場違いにもエヘヘーと頬を掻きながら恥ずかしそうに美鈴は説明を始める。
「私の種族って幻想郷には私以外はいないんですよ、紅魔館の皆さんは優しいですし幻想郷も気に入っているんですが、やっぱり種族的に一人っていうのは凄く寂しいんですよ」
恥ずかしそうに、微笑みながら美鈴は続ける。
「それで○○さんには悪いと思ったんですけど、私と同じ種族になってもらおうと思いましてね?」
そう言う美鈴の言葉が理解できずに立ち尽くす。
おれが妖怪になる?
「わたしたちって仲もよいですし、○○さんも紅魔館は気に入っているんでしょう?妖怪になればずっと一緒にいられるんですよ」
それに私とも…とつぶやき、美鈴が近づいてくる、そして首に手を回し耳元で甘くささやく。
「だから…わたしと同じ種族になりましょう?」
その瞬間おれは美鈴を突き飛ばしわき目も振らずに駆け出す。
どこへ逃げる?どこでもいい、ともかく今はここを離れなくては。
「あいたたた、油断しちゃいましたか」
そう言いながらも大したダメージもなく美鈴は立ち上がり湖に視線を走らす、その先には湖上を走る○○がいた。

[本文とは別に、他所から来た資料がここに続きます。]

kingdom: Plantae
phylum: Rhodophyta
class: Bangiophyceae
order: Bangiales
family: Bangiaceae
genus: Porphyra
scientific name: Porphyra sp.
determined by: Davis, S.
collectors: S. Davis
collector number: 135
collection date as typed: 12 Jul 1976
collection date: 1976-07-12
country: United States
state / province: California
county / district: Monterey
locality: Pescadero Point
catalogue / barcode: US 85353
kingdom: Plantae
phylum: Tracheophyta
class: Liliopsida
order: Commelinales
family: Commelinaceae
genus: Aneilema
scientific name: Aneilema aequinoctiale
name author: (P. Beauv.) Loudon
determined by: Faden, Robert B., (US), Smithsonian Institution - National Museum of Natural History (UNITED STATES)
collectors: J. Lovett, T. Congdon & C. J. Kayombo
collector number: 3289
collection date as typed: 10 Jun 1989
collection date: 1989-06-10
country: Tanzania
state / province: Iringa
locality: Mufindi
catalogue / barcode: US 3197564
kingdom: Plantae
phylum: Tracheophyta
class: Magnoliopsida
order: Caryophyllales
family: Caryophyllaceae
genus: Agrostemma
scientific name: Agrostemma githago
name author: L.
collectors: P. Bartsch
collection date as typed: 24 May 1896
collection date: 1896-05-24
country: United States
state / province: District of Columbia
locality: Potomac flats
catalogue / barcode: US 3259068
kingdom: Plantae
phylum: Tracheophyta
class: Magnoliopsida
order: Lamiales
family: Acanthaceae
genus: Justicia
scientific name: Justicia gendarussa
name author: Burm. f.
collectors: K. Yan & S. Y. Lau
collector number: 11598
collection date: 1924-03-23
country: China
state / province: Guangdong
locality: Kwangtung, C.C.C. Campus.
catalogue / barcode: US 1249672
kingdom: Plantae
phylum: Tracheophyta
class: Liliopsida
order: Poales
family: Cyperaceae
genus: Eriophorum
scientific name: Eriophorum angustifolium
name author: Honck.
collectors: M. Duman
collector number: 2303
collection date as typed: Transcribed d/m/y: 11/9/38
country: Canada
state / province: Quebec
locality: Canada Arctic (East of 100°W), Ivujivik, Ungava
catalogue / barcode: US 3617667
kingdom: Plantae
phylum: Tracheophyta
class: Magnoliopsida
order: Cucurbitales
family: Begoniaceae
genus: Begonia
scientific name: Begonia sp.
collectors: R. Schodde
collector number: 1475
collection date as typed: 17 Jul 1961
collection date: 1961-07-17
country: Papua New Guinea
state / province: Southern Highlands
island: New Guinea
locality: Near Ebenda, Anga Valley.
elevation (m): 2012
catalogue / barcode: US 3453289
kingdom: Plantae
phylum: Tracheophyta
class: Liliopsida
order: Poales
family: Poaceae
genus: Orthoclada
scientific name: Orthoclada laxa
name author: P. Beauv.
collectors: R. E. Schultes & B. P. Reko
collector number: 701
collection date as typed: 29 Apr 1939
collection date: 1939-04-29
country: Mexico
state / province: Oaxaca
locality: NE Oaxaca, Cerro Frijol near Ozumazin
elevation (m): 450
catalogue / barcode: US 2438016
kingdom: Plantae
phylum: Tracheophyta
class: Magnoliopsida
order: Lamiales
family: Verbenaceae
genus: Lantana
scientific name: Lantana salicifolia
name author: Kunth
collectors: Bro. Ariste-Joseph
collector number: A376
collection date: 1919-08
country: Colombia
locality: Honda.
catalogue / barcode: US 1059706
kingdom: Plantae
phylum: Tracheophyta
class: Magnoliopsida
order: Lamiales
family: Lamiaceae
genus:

「うむむ、思っていたより妖怪化が進んでいるみたいですね、これなら直接背骨あたりを折っても平気かな?」
もう一回でも気を注ぎ込まれたら完璧に妖怪となってしまうまでに、そして美鈴の打撃を直接受けても死なないほどまでに、○○の体は妖怪化していた。
振られた形になっちゃったけど、どの道その体じゃ人間として生活するのはもう無理なんだから、完全に妖怪になっちゃったほうが幸せですよね?○○さん?
それにわたしと○○さんの仲なんだし直ぐに仲直りしていつも通りになりますよね?そしてそれがずーっと続くんですよ。
そう美鈴は思い、納得し、笑みを浮かべ湖上を走る○○を見つめる。
「今行きますからね、○○さん♪」
鈴の音のような軽やかな声で、そうつぶやき、駆け出す。
紅の髪をなびかせながら、満面の笑みを浮かべて。